Match Play is a golf/suspense novel. Dust of Autumn is a bloody one set in upstate New York. Prairie View is set in South Dakota, with a final scene atop Rattlesnake Butte. Life is the Arbor is a children's book about Rollie Rabbit and his friends (on about a fourth grade level). The Black Widow involves an elaborate extortion scheme. Doggy-Dog World is my memoir. And ES3 is a description of my method for examining English sentence structure.
In case anyone is interested in any of my past posts, you can find an archive list at the bottom of this page.

Monday, August 17

2015 PGA Champion & Suicide

What a neat conclusion to the PGA Championship, with Jason Day winning his first major and Jordan Spieth jumping into first place in the world with his second-place finish. Neat, not exciting, since Jason Day took the lead on Saturday and then held on nicely to the finish, winning it by three. And how nice it is to see such class among nearly all golfers on tour. Jordan Spieth has to be the classiest 22-year-old in sports. And maybe the best spoken. He gave it his best shot, but when it was obvious who the winner was going to be, he allowed Jason Day his moment in the sun, giving him a thumbs-up at Day’s great lag putt on the seventeenth and then getting out of his way as they strode up the eighteenth fairway to the applause of the gallery. In an age when we have too many sports figures who either can’t avoid illegal drugs and too much booze or who beat up spouses or girlfriends or children or who act like the world owes them not only a really huge salary but also their adulation, we need more Larry Fitzgeralds (Arizona Cardinals), Paul Goldschmidts (Phoenix Diamondbacks), Rory McElroys (former number one in the world of golf), and Jordan Spieths (current number one in the world of golf). The same could be said of almost all the professional golfers in the world.

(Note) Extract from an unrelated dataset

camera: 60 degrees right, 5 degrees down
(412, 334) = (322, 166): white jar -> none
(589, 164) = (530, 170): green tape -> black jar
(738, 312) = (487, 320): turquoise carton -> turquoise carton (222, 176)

From that positive note to one much less positive.

How can it be against the law to commit suicide? I can see some logic in having a law against attempting to commit suicide, although I would find that law to be ridiculous. Who am I harming other than myself if I choose to take my own life? In an unsuccessful attempt, the attempter could stand trial. But if his attempt is successful, would he stand trial in absentia? In an article about Switzerland’s allowing suicide, Helena Bachman says this: “Interestingly enough, we do not deprive our sick and suffering pets of a merciful death. Isn’t it cruel not to extend the same compassion to human beings?” I’m not considering suicide, but I’d like the option of doing so to be available to me when I do consider the quality of my life to be unacceptable, whether it’s because of painful medical issues or because I have too little left to live for. The decision should be mine. Emily Dickinson, in poem 341 (“After Great Pain, a Formal Feeling Comes”), describes a feeling of tremendous grief (heavy, leaden, stiff, wooden, quartz-like), but it’s equally true of a lessening of the reasons for living, that time near the end of a long life when all that once mattered no longer matters. I’ve always been a fan of her final image: “As Freezing persons, recollect the Snow – / First – Chill – then Stupor – then the letting go – .” How like my feelings of life slipping away from me—chill, stupor, letting go. I want the legal and moral right to conclude my life at a time of my own choosing, whether it’s too painful or too inconsequential to continue.